If your practice is operating at a 20% profit margin (let’s say $500,000 gross income with $100,000 net income), then your household should have a profit margin as well (for example, $20,000 saved from $100,000 take home income) at the very least. Ideally, it actually should be much, much higher than that, but we’ll start here.

If it’s not there yet, take steps to get it there. For instance, if you’re only saving $5,000 per year but still making 100 grand, on what are you spending the rest?

Where are you “leaking money,” as they say?

One of the best ways to be a more effective CFO is not only making more money but also finding ways to get more value out of the money you spend.

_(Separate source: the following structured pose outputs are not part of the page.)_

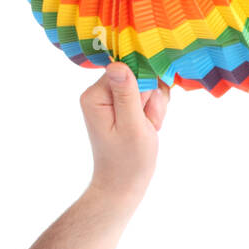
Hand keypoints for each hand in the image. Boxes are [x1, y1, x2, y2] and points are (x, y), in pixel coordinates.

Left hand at [80, 62, 170, 204]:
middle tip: (145, 124)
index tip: (144, 111)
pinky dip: (153, 112)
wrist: (124, 183)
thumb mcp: (132, 125)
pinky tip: (148, 127)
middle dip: (150, 99)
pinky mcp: (122, 105)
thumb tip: (118, 64)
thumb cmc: (128, 160)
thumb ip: (127, 94)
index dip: (144, 88)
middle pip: (139, 75)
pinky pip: (147, 96)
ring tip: (146, 128)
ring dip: (154, 108)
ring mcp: (111, 99)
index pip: (128, 69)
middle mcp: (99, 93)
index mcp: (95, 96)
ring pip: (147, 86)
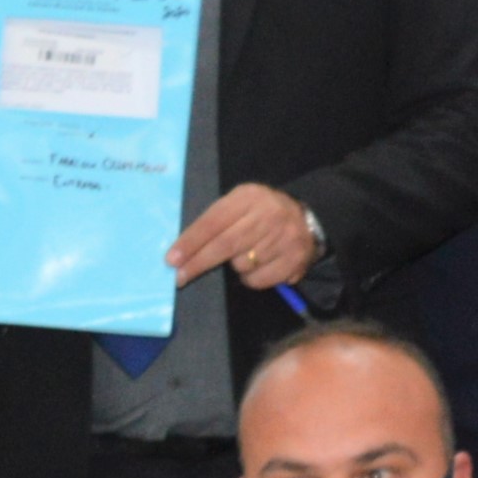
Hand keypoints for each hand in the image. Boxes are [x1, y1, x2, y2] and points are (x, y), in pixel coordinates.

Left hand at [167, 182, 322, 292]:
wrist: (305, 220)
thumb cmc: (260, 213)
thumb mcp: (240, 204)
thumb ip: (216, 221)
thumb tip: (183, 250)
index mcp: (248, 197)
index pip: (214, 221)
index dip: (191, 242)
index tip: (172, 259)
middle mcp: (268, 215)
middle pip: (225, 245)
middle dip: (199, 262)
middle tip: (179, 277)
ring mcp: (283, 238)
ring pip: (242, 265)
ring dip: (234, 267)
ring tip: (243, 256)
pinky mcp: (293, 260)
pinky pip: (258, 280)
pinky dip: (250, 278)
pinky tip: (258, 265)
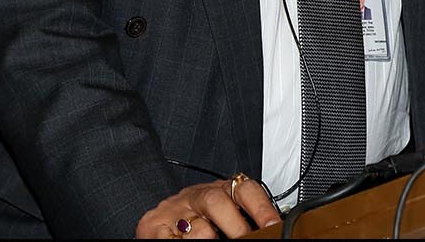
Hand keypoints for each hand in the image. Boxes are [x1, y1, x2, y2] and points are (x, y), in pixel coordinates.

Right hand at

The House Where Profit Lives

Before determining how wealthy you are, you have to define what “profit” means to you. Yes, we all want to spend less than we make, but while your household has many similarities to your business, there are critical differences.

Take a look at your household finances right now. How would you describe your current financial situation?:

  • Are you affluent?
  • Middle class?
  • Barely breaking even?
  • Drowning in debt?

Your Household is a Business

A good perspective is to ask yourself, “Would I run my household the way I currently do if the intent was to make a profit?” And what is the profit? Remember, when it comes to your household, profit isn’t always listed in dollars and cents.

Educated children, a nice home, time to pursue your dreams, comfortable lifestyle, plenty of money set aside as a cushion for life’s uncertainties… these are all profitable returns on your investment.

Parting Words about Your Household; The Parent Company

Our clients are often perplexed when we ask them to treat their home like a business, and their reaction is certainly understandable. For years we have been taught to keep “business” and “personal” separate.

But as our work- and home-lives continue to blend and merge, with more hours spent on the job than at home and, increasingly, many business owners treating the den or spare bedroom as a “home office,” it only makes sense to begin treating the home like a business.

When it comes to your household finances, in particular, of course you’ll agree that treating your home like a business only makes sense; it is the parent company into which all profits from your investments flow. As humans we like to keep things separate; work and play, church and state, household expenses and business expenses. But now more than ever it is vital that you begin to address your household income with the same veracity, rationale and professionalism as you do your business income.

The surest way to offset business gain is by losses at home. The goal is to strive for “balance” in all things, and your household and business finances are no different. Only when your business and home financial spreadsheets “balance” will both be able to flourish.